E, particularmente, no momento atual, não tenho curiosidade de sabê-lo.

terça-feira, 3 de janeiro de 2012

Orgulho de possuir uma estante

A internet em pleno e infinito advento tornou possível o acesso a clássicos da música, da literatura e do cinema sem que o internauta precise pagar absolutamente nada pelo que descarrega em seu computador. 

Não é mais necessário ir a uma livraria ou até mesmo acessar uma loja virtual para ter o prazer de ler um livro desejado há muito, menos ainda sair de casa à procura de um CD ou vinil daquela sua banda favorita. Ir à locadora ou comprar aquele puta filme daquele diretor que revolucionou o modo de fazer cinema? Para quê? Tá tudo ali, no Google ó, digite o nome do filme e abaracadabra, aparecerão um sem número de blogs cujos donos tiveram a boa vontade de disponibilizar um cavalar acervo de filmes para cinéfilo algum botar defeito.

Apesar de toda essa facilidade, confesso que eu, quadrado e ultrapassado indivíduo que sou, posiciono-me contra todas essas facilidades. Sim. Ainda assino jornal impresso, gasto boa parte do meu suado e curto salário com livros, DVD's e CD's, e penso em, futuramente, quem sabe, comprar um toca-discos, só para ter o prazer de botar um vinil do Led Zeppelin  na vitrola e ficar deitado em minha cama, pensando no quanto os graves exalados por aquelas caixas poeirentas são belos e rústicos, bem mais empolgantes que meu novo e desgraçado MP4 portátil.

Não consigo ler livros na tela do computador. É um tormento. Tenho o hábito de ler com uma lapiseira na mão, que serve para destacar aquela passagem, aquela sacada genial, aquela conclusão filosófica que nos faz pensar: "puta merda, é isso mesmo, caralho!". Em várias oportunidades quase risquei a tela do computador, impelido por um trecho de extrema e conclusiva genialidade.
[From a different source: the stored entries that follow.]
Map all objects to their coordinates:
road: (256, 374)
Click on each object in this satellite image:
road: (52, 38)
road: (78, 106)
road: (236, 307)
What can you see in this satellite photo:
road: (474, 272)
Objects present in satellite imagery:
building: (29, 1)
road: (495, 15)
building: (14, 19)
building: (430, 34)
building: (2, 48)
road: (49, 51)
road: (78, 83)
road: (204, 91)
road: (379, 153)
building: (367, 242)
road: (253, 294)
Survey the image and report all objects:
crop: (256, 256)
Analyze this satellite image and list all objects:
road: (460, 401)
E, assim como muitos leitores, sou tarado pelo cheiro de livro novo. 

No programa Provocações, transmitido pela TV Cultura e apresentado por Antônio Abujamra, o poeta Fabrício Carpinejar disse não acreditar no fim das tiragens impressas; para ele, o ato de folhear um livro é mais do que poético; é algo que vem das entranhas. Carol Bensimon escreveu recentemente em seu espaço no Blog da Companhia das Letras que, em um mundo tão moderno e veloz, ao pegarmos um livro e abri-lo em público, seria o mesmo que levantarmos o dedo médio para toda essa modernidade desenfreada, em que teses, ideias e opiniões não duram nem cinco minutos.
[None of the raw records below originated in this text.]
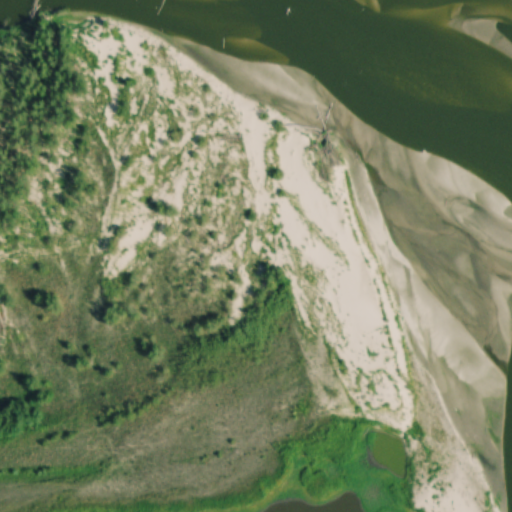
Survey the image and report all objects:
river: (161, 206)
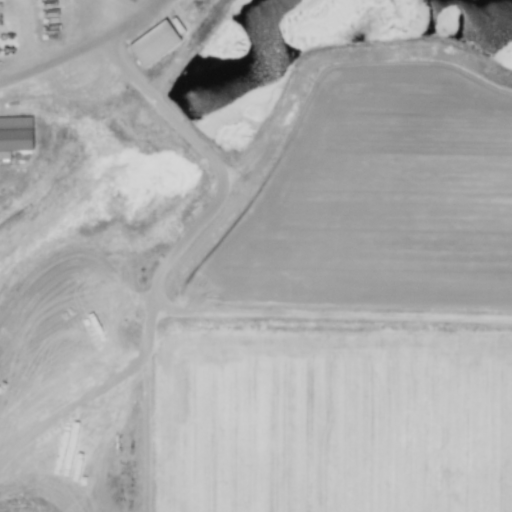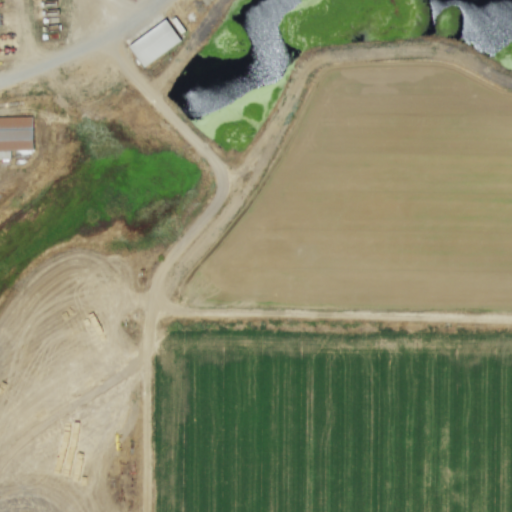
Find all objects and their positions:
building: (153, 41)
road: (77, 43)
building: (14, 133)
crop: (349, 303)
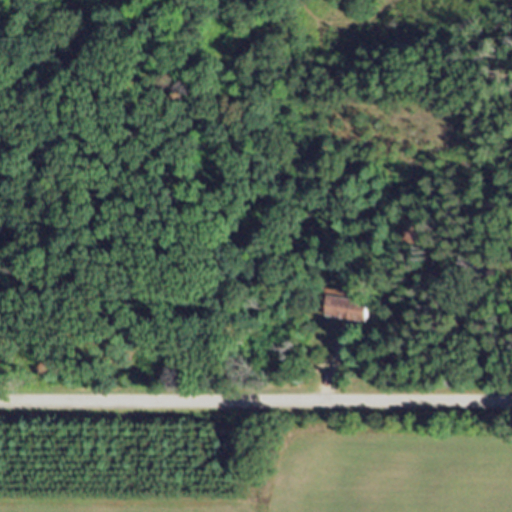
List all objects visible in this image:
building: (351, 315)
road: (255, 399)
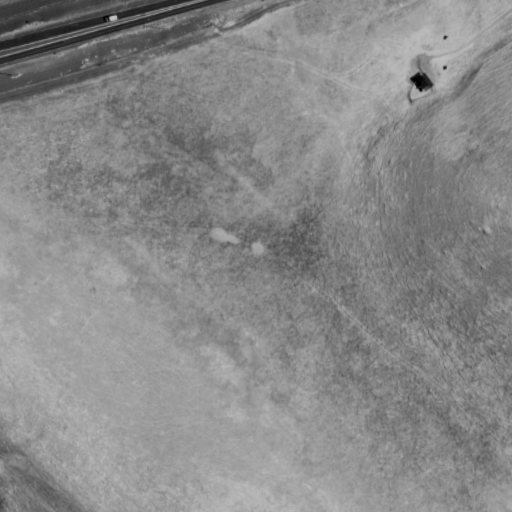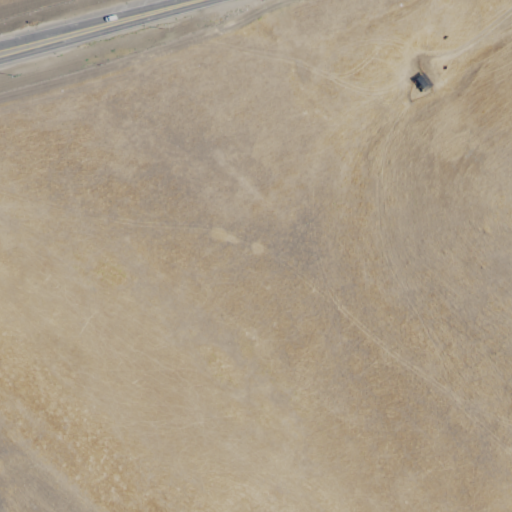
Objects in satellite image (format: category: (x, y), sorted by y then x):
road: (93, 24)
crop: (256, 255)
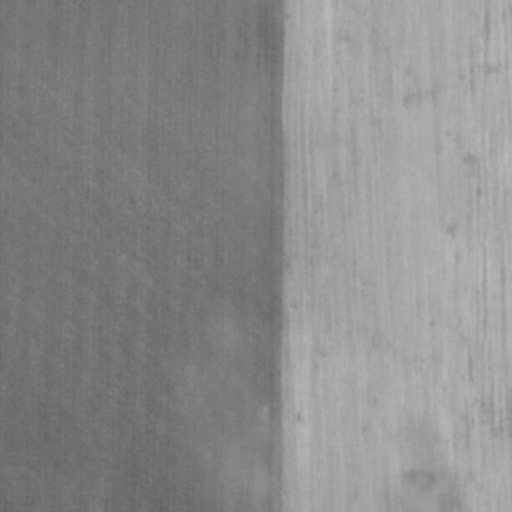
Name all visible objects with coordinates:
crop: (256, 256)
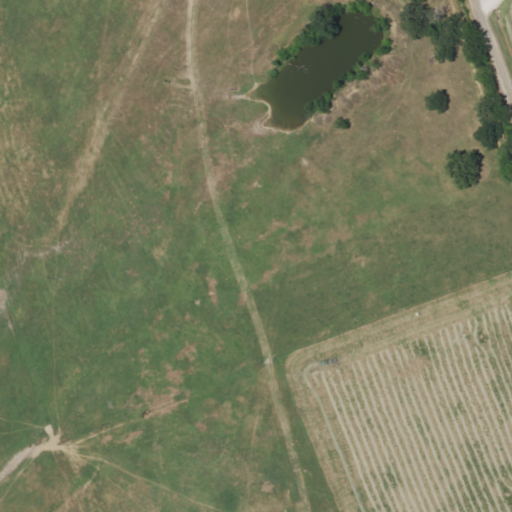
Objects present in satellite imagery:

O mesmo para o ato de assistir a algum filme. Dificilmente baixo ou assisto algo no meu já bastante deteriorado notebook. Nada substitui o prazer de ter aquele DVD na sua estante e poder pegá-lo quando der na telha e assistir as imagens geradas por ele pela décima oitava vez. Assisto várias vezes ao mesmo filme. Decoro cenas, falas e gestos para depois chatear meus amigos nas mesas de bar.

Ao olhar para o meu lado direito, posso ver meu pequeno acervo, que possui algumas coisas das quais tenho muito orgulho: os sete livros da saga Harry Potter (sim, narrativa de primeira, apesar de possível plágio), três coletâneas de contos escritos por Edgar Allan Poe, romances de José Saramago, vários volumes da autoria do meu grande ídolo Rubem Fonseca, todos os filmes dirigidos por Quentin Tarantino, alguns de Stanley Kubrick, um pack com todos os DVD's da saga O Poderoso Chefão, CD's das bandas Led Zeppelin, Metallica, The Doors, Pink Floyd e mais algumas quinquilharias. 
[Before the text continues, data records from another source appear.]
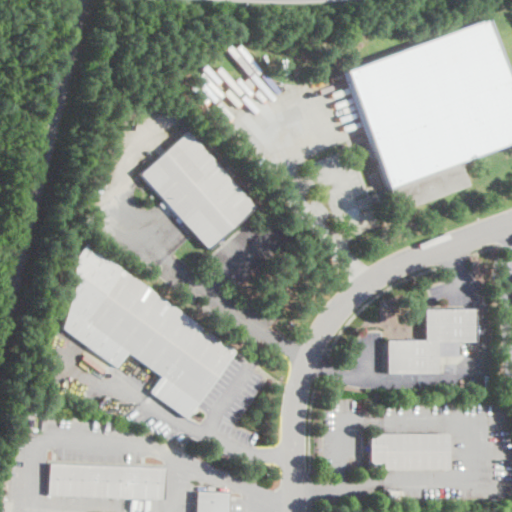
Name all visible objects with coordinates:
building: (432, 109)
building: (432, 111)
railway: (41, 160)
road: (305, 185)
building: (195, 189)
building: (195, 189)
parking lot: (331, 200)
road: (507, 234)
road: (505, 241)
road: (483, 248)
parking lot: (247, 249)
road: (240, 257)
road: (454, 259)
parking lot: (502, 269)
road: (192, 276)
parking lot: (451, 291)
road: (373, 297)
parking lot: (218, 301)
road: (333, 315)
road: (508, 320)
building: (140, 331)
building: (140, 331)
building: (429, 340)
building: (428, 341)
road: (287, 347)
parking lot: (365, 359)
road: (366, 360)
road: (321, 365)
road: (459, 377)
road: (224, 398)
parking lot: (211, 410)
road: (451, 415)
road: (309, 425)
road: (195, 431)
parking lot: (87, 438)
road: (108, 443)
parking lot: (430, 443)
building: (406, 450)
building: (406, 451)
road: (273, 454)
building: (103, 480)
building: (104, 481)
road: (308, 487)
road: (343, 488)
road: (105, 490)
building: (394, 493)
road: (249, 499)
road: (272, 499)
building: (208, 501)
building: (209, 502)
parking lot: (250, 503)
parking lot: (17, 505)
road: (309, 507)
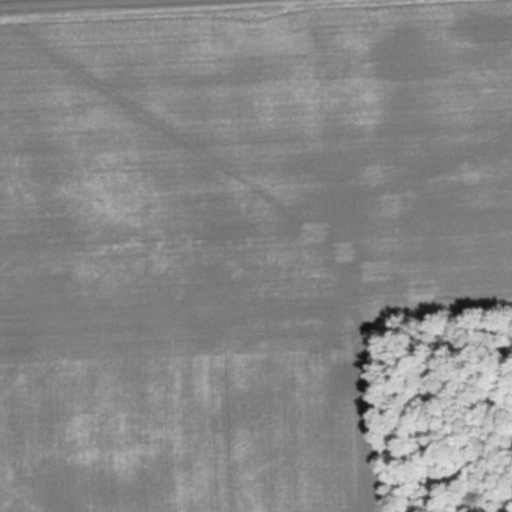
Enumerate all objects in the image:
road: (36, 1)
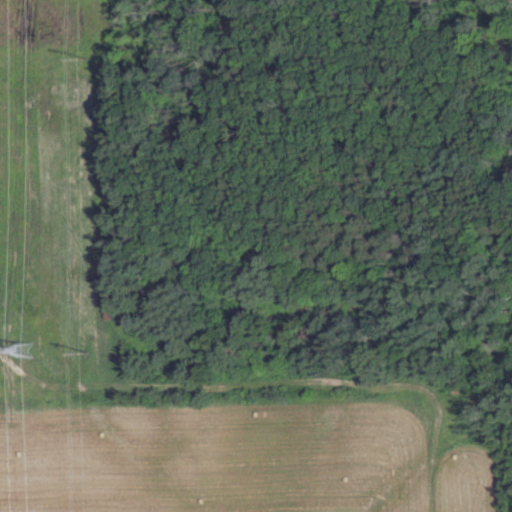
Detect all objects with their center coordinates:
power tower: (25, 348)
µTorrent ou 4Shared nenhum substituem o materialismo poético de uma estante forrada de obras de arte.

segunda-feira, 2 de janeiro de 2012

Ainda sobre crença e religião

Há alguns dias postei um texto que falava sobre algumas peculiaridades que me levaram a abandonar o hábito de ir à igreja e exaltava as qualidades de uma sala de aula (Templo do saber, 14 de dezembro de 2011). Minha intenção, ao retomar esse assunto, mais especificamente voltado para a religião no presente post, não é ser polêmico e muito menos pedante. O que quero é expressar o quanto a literatura também pode tratar de forma competente tal assunto através da voz de um narrador ficcional.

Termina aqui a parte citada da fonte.